Assinale-se ainda as preocupantes e inadmissíveis taxas femininas de pobreza, desigualdade, discriminação, também o desemprego que ainda persistem

“A participação da mulher é indispensável porque a sua presença dá mais qualidade ao desporto”. Esta frase proferida pelo professor Jorge Soares da Universidade da Madeira, na conclusão da iniciativa “Desporto no feminino”, constituiu uma feliz síntese da discussão de mais uma faceta do papel da mulher na sociedade, proposta pelo Conselho Municipal para a Igualdade de Santa Cruz. No passado dia 6 do corrente, foi tempo de partilhar a reflexão com atletas no feminino: uma árbitra, uma campeã nacional de Muay Thai, uma treinadora de andebol, uma nadadora, uma gestora escolar e desportiva, um agente da PSP e um professor universitário da área da educação física.

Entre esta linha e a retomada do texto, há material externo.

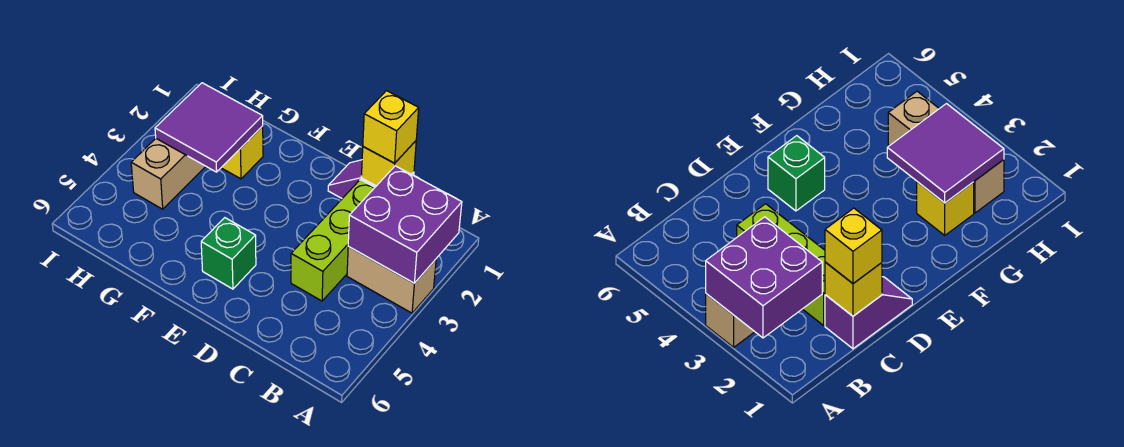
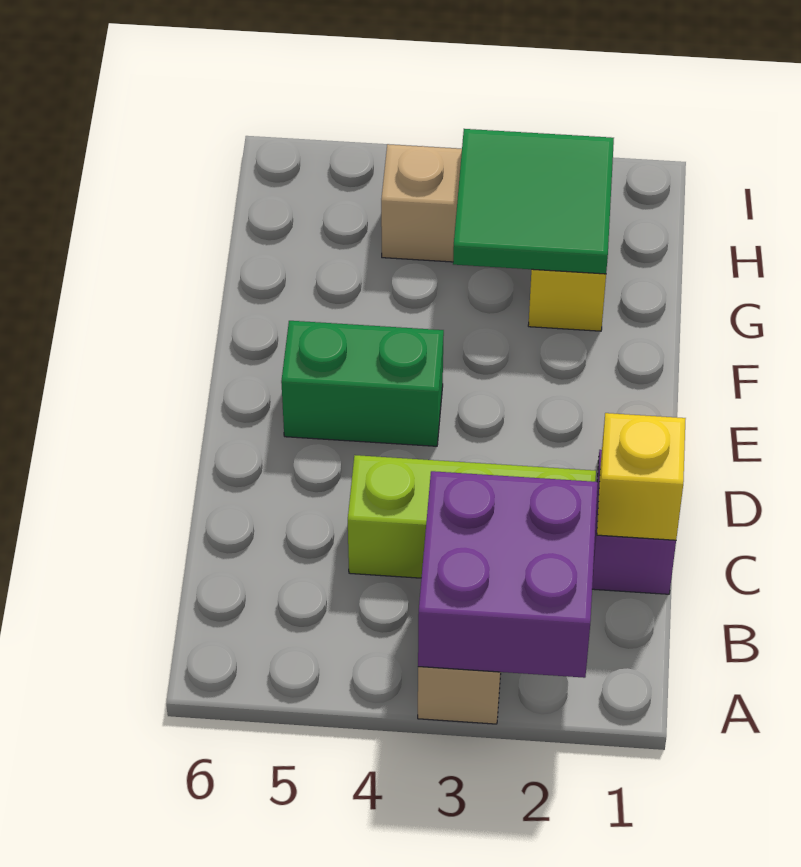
yellow brick C1 level 3 -> none
green brick E5 level 1 -> green brick E4:E5 level 1
purple tile G2:H3 level 2 -> green tile G2:H3 level 2

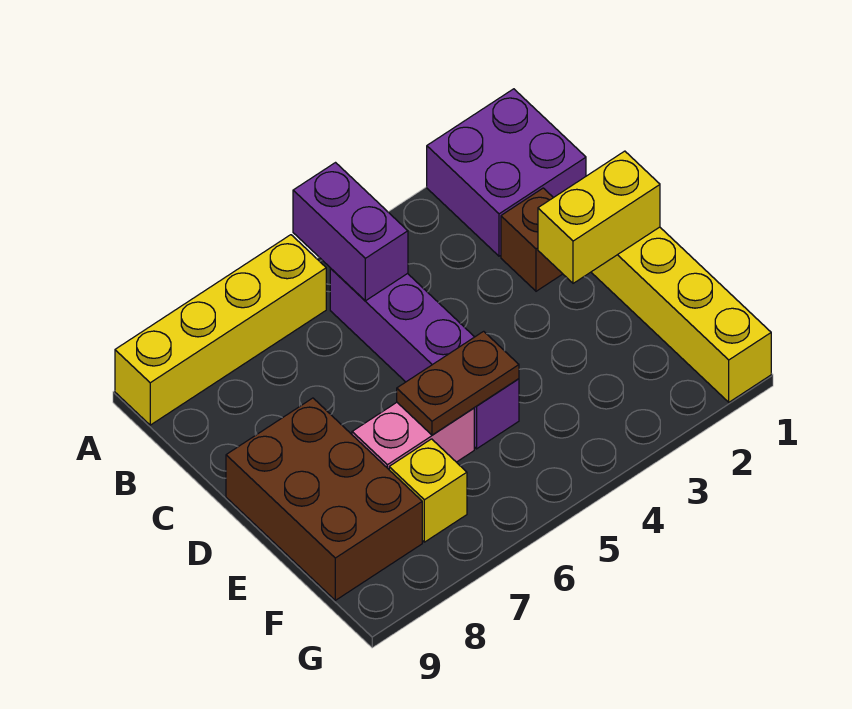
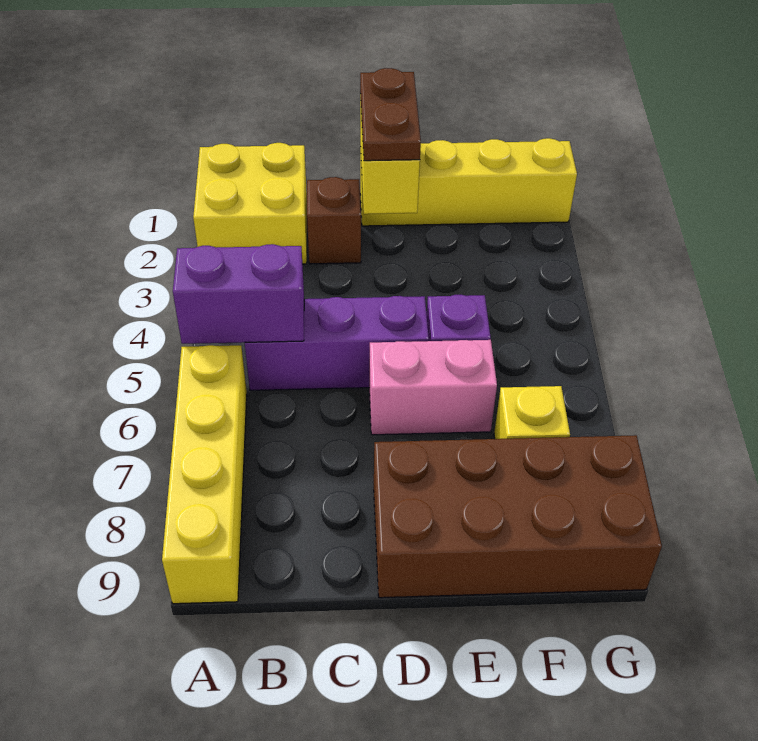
purple brick A1:B2 level 1 -> yellow brick A1:B2 level 1
brown brick D8:F9 level 1 -> brown brick D8:G9 level 1
brown plate E5:E6 level 2 -> brown plate D1:D2 level 3
pink brick E6:E7 level 1 -> pink brick D6:E6 level 1

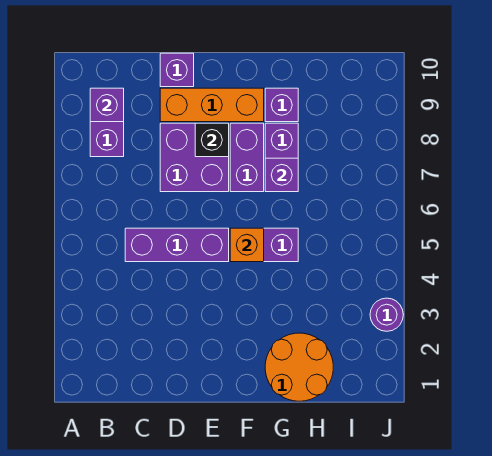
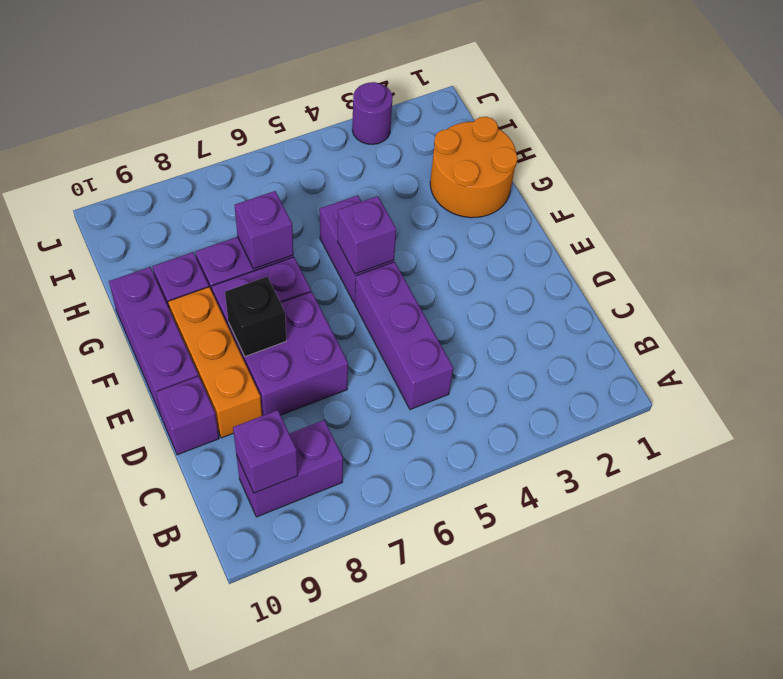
none -> purple brick E10:G10 level 1
orange brick F5 level 2 -> purple brick F5 level 2

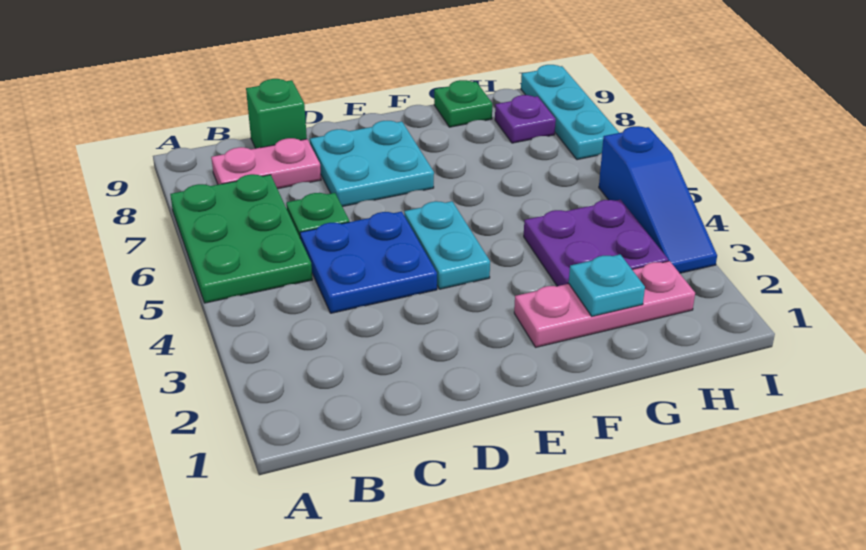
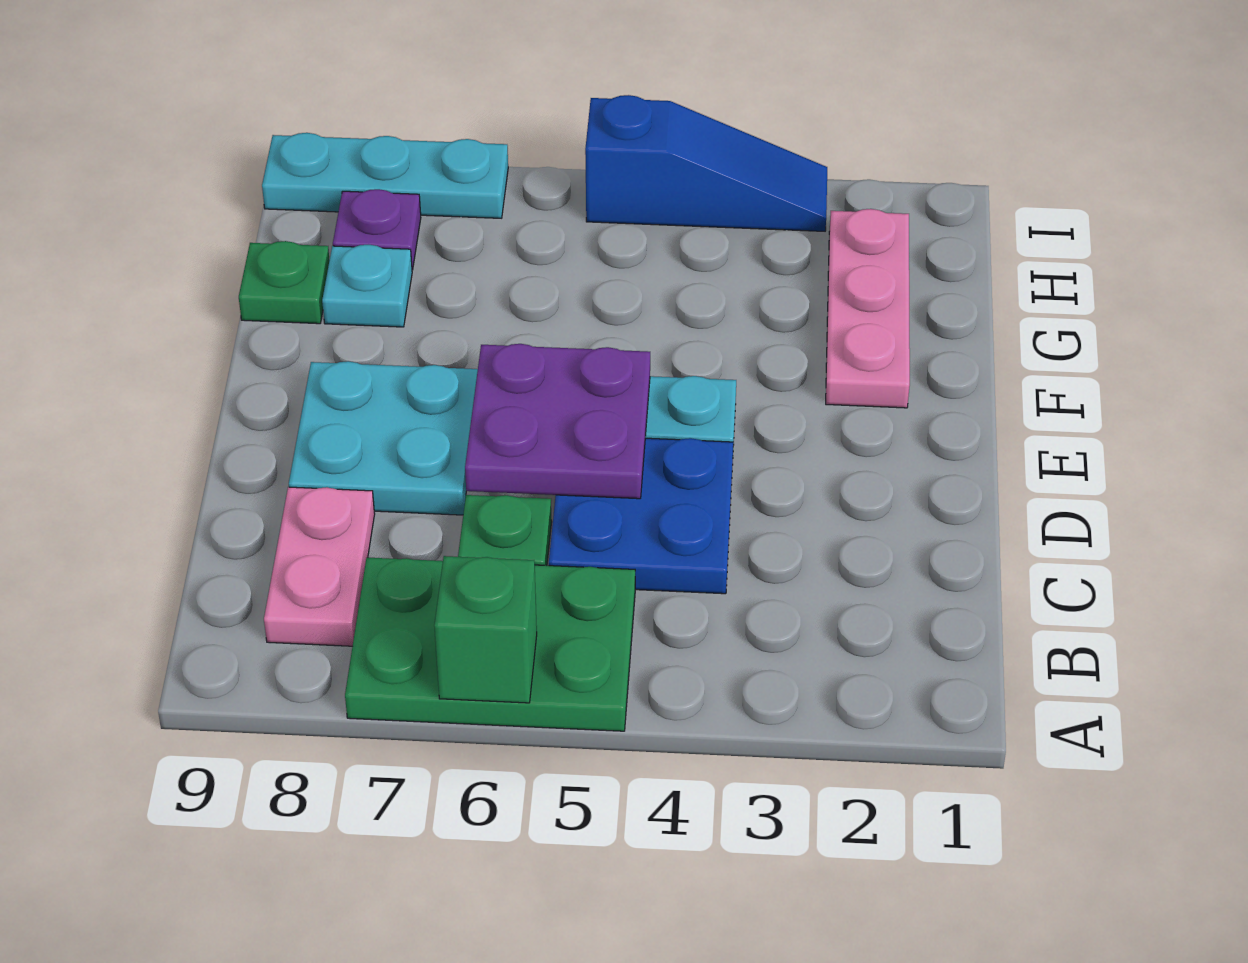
green brick C9 level 1 -> green brick A6 level 2
cyan plate G2 level 2 -> cyan plate G8 level 1
purple plate G3:H4 level 1 -> purple plate D5:E6 level 2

A reivindicação pela mulher do seu lugar no desporto data da Antiguidade, desde os primeiros jogos olímpicos, foi a nota introdutória. Falou-se também das ainda atuais situações de discriminação masculino / feminino em termos de balneários, equipamentos, carreira profissional, etc., que sucedem às crenças, preconceitos, estereótipos religiosos, padrões e mitos culturais que desde sempre lhe colocaram pressões sociais e entraves. Subjacente às questões dos piropos ofensivos, das agressões, dos insultos, da violência, e do racismo, nunca aceitar a normalidade do insulto, foi ponto assente no debate. Também se referiu o contexto legal da aplicação dos planos governamentais para a igualdade no contexto desportivo, e os objetivos meritórios, mas carentes de melhor coordenação, da autoridade para a prevenção e combate à violência no desporto. O desporto como factor de cultura, cidadania e inclusão social, de aprendizagem na gestão das próprias emoções, mas acima de tudo como força física e psicológica para seguir adiante, superar-se, competir consigo próprio pontuou os testemunhos das oradoras e oradores e preencheu um interessante espaço de reflexão de adultos e jovens.

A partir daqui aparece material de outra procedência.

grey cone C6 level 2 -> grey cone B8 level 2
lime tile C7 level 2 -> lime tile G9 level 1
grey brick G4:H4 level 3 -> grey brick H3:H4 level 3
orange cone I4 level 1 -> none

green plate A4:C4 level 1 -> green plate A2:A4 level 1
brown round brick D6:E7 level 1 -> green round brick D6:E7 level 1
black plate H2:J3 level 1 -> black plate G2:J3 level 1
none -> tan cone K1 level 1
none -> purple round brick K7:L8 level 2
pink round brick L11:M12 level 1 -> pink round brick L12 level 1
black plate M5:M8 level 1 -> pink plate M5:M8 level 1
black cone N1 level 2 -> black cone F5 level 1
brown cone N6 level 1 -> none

Desde a sua instituição nos 70 do século passado, o dia 8 de março, dia internacional da mulher constitui uma pausa comemorativa para reconhecer o que se alcançou em termos de emancipação e participação feminina nas diversas esferas da vida em comunidade, para além do espaço família, mas e acima de tudo verificar o muito que ainda falta fazer, para que todas as mulheres tenham a oportunidade de, em pé de igualdade com os parceiros masculinos, tomar parte em todos os campos de atividade humana, de modo a poder realizar sem constrangimentos, todo o seu potencial. Porque desta circunstância colherá toda a humanidade os benefícios. É preciso não cessar de afirmar que o que está na origem desta comemoração é um motivo assaz sério, para que se o perverta pelo marketing consumista. A 8 de março, o que se assinala é a luta trágica de um grupo de operárias americanas por justas condições de trabalho e salários condignos, tendo pago com a vida a coragem da sua ação. É preciso que se transmita às gerações mais jovens que tudo aquilo que a mulher moderna no mundo ocidental hoje pode fazer, a parcela de participação em todas as esferas da vida moderna – da emancipação e independência no seio da família, da educação à política, do mundo do trabalho à ciência e à investigação, foi conseguido após muita luta, persistência, afirmação assertiva e teimosia. E nenhum destes sinónimos é redundante, dada a situação hoje, de mais de metade da população. Analise-se as qualificações escolares e profissionais das mulheres, e questione-se quantos lugares de chefia e liderança são exercidos no feminino e salários correspondentes. Olhe-se as taxas de feminicídio, violência no namoro e violência doméstica. Assinale-se ainda as preocupantes e inadmissíveis taxas femininas de pobreza, desigualdade, discriminação, também o desemprego que ainda persistem, e por arrasto tendem a estender-se aos filhos e à família. Por isso, o dia 8 de março abrange um leque de valores mais vasto e para além do universo feminino. É de humanidade dignificada que se trata.